US20260125161A1US 20260125161 A1US20260125161 A1US 20260125161A1US-20260125161-A1

Abstract

A passive rotor tip lighting system for a rotary aircraft includes a light engine, a supply fiber optic cable, a plurality of rotor fiber optic cables, a plurality of light transmission optics, and a fiber optic rotary joint. The light is configured, upon being energized, to emit a light beam. The supply fiber optic cable is arranged to receive and transmit the light beam emitted by the light engine. Each rotor fiber optic cable is associated with and disposed on or within a different rotor blade. Each light transmission optic is disposed on or within a rotor blades. The fiber optic rotary joint is mounted on, and is rotatable with, the rotor. The fiber optic rotary joint is configured to receive light transmitted from the supply fiber optic cable and supply the light to each of the plurality of rotor fiber optic cables.

Inventors

  • Raeesa Farsana V A
  • Harish Nagarajaiah

Assignees

  • HONEYWELL INTERNATIONAL INC.

Dates

Publication Date
20260507
Application Date
20241218
Priority Date
20241105

Claims (19)

  1. 1 . A passive rotor tip lighting system for a rotary aircraft that includes a fuselage and at least one rotor that is rotationally mounted on the fuselage and is configured to rotate about a rotational axis, the rotor having plurality of rotor blades extending therefrom, the rotor tip lighting system comprising: a light engine coupled to the fuselage and configured, upon being energized, to emit a light beam; a supply fiber optic cable arranged to receive and transmit the light beam emitted by the light engine; a plurality of rotor fiber optic cables, each rotor fiber optic cable associated with and disposed on or within a different one of the plurality of rotor blades; a plurality of light transmission optics, each light transmission optic disposed on or within a different one of the plurality of rotor blades and associated with a different one of the rotor fiber optic cables, each light transmission optic further disposed to receive light transmitted through its associated rotor fiber optic cable; and a fiber optic rotary joint mounted on, and rotatable with, the at least one rotor, the fiber optic rotary joint configured to receive light transmitted from the supply fiber optic cable and supply the light to each of the plurality of rotor fiber optic cables; and a processing system in operable communication with the light engine, the processing system including at least one processor that is configured, by programming instructions, to (i) selectively energize the light engine to emit the light beam in a predetermined color and/or pattern and (ii) selectively energize the light engine to emit the light beam with a wavelength that is in either the visible spectrum or the non-visible spectrum.

DATASET ENTRIES:
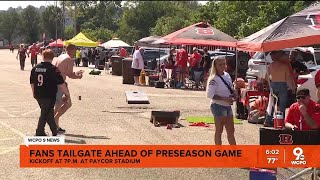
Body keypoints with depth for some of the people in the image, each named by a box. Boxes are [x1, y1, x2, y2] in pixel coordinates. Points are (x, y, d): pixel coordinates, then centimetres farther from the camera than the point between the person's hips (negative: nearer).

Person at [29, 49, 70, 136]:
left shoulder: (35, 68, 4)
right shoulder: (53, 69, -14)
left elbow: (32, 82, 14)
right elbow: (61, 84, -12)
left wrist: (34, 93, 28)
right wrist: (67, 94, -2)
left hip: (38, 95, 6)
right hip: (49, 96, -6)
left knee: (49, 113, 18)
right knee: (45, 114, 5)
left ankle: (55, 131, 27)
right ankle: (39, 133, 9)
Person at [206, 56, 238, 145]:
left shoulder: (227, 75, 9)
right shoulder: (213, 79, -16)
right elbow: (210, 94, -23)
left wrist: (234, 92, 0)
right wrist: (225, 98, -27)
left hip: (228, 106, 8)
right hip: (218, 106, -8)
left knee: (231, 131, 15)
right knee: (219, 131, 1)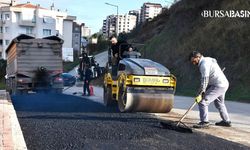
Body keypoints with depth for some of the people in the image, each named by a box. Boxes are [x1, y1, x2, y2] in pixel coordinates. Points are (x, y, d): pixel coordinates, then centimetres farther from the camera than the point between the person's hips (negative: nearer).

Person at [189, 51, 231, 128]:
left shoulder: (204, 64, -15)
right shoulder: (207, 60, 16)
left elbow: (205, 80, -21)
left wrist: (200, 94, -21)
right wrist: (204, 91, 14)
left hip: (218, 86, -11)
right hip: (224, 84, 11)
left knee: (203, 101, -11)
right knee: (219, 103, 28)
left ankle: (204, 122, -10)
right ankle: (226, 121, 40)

==

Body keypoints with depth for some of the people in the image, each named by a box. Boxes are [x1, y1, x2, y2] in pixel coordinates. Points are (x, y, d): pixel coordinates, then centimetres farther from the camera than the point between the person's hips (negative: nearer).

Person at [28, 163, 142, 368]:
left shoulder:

...

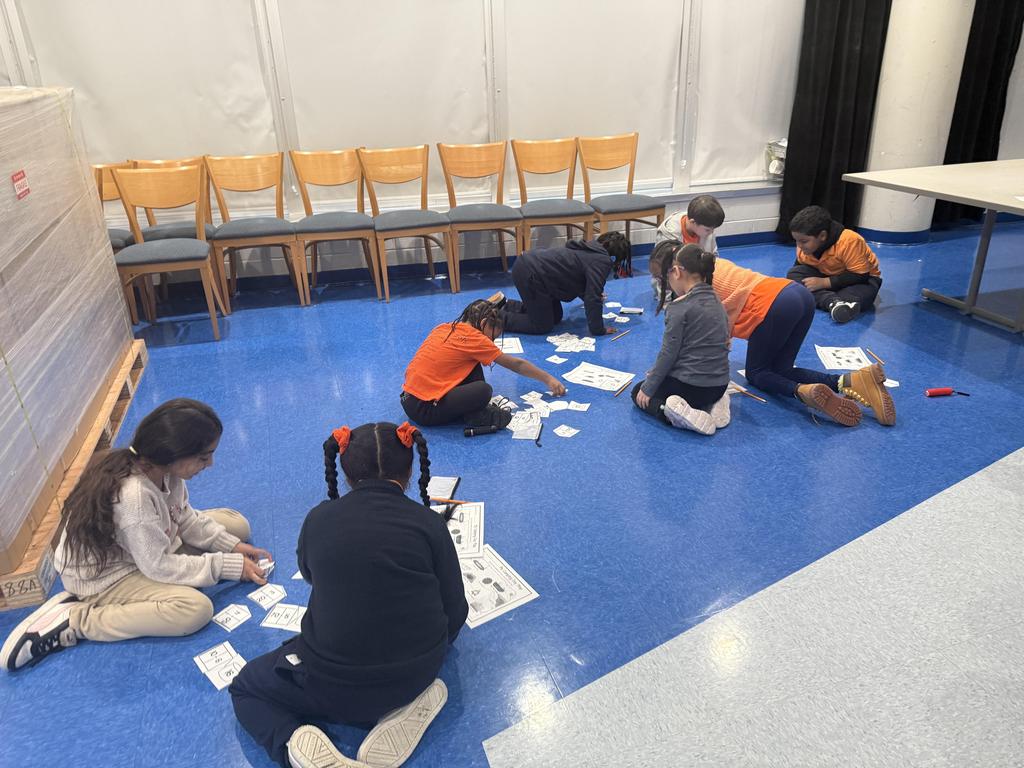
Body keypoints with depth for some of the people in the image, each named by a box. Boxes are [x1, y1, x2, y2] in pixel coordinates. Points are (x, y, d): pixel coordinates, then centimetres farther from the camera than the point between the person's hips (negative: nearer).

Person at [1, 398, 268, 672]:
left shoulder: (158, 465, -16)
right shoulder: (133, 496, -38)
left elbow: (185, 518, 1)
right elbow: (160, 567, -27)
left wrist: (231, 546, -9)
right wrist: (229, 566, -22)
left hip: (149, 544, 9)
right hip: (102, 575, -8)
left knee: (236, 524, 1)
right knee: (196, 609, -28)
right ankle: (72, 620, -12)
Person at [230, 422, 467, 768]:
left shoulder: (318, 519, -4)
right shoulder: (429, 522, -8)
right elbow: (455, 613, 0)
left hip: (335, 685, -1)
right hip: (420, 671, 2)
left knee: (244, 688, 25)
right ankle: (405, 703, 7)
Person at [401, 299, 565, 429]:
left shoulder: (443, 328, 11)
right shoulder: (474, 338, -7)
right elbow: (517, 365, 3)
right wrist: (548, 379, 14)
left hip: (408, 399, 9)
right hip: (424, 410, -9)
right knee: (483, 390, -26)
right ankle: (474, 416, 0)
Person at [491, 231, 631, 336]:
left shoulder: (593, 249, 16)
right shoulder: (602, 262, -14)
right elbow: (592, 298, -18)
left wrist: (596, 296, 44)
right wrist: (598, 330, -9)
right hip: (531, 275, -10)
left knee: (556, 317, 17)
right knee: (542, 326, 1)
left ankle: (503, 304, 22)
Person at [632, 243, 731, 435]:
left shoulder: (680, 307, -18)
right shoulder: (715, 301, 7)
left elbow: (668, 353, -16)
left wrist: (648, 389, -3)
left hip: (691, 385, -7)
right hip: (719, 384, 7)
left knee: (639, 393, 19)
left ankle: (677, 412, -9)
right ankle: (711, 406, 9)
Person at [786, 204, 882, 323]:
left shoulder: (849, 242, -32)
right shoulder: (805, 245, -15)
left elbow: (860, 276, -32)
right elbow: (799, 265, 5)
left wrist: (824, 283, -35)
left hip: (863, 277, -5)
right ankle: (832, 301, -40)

TO DO: In the patent excerpt on rotor tip lighting, what is the fiber optic rotary joint mounted on?

OUTPUT: It is mounted on the rotor and rotates with it.